Geht es euch um rohe Kraft, ist das iPhone 12 Pro Max ebenfalls eure erste Wahl. Wobei auch das Galaxy S21 Ultra genügend Leistungsreserven hat, damit ihr euch über mindestens drei Jahre keine Gedanken über Performance-Probleme machen müsst. In diesen Zeitraum solltet ihr aber über Updates nachdenken: Apple hält seine Modelle in der Regel über einen längeren Zeitraum aktueller als Samsung. Wollt ihr das Handy also mindestens 4 Jahre nutzen und auch in Sachen Sicherheit auf dem neuesten Stand sein, hat das Apple-Handy die Nase vorne.

Apple iPhone 12 Pro
Das iPhone setzt auf die 3D-Gesichtserkennung Face ID. Das halten wir für komfortabler als Samsungs Fingerabdrucksensor (© 2021 CURVED )

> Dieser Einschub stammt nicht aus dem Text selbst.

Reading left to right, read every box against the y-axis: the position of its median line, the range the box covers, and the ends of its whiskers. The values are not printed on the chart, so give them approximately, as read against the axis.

In Sachen Entsperren gibt es auch einen klaren Sieger: Das Galaxy S21 Ultra setzt zwar auf einen Ultraschall-Fingerabdrucksensor im Display, der sicher ist und in den allermeisten Fällen funktioniert (Probleme kann es etwa geben, wenn ihr mit komplett nassen Händen euer Samsung-Handy (hier mit Vertrag) entsperren wollt).

Face ID ist unserer Meinung nach im Alltag aber komfortabler und vor allem schneller: Einmal auf das Handy geschaut, schon ist es entsperrt. Zudem gilt die 3D-Gesichtserkennung als sicherer im Vergleich zum Fingerabdrucksensor. Eine Einschränkung gibt es jedoch: Mit Maske erkennt euch Face ID nicht. Abhilfe schafft eine Apple Watch, die in dem Fall das Handy für euch ohne weitere Handgriffe entsperren kann. Ansonsten bleibt euch beim Tragen einer Maske nichts anderes übrig, als den Entsperrcode einzugeben.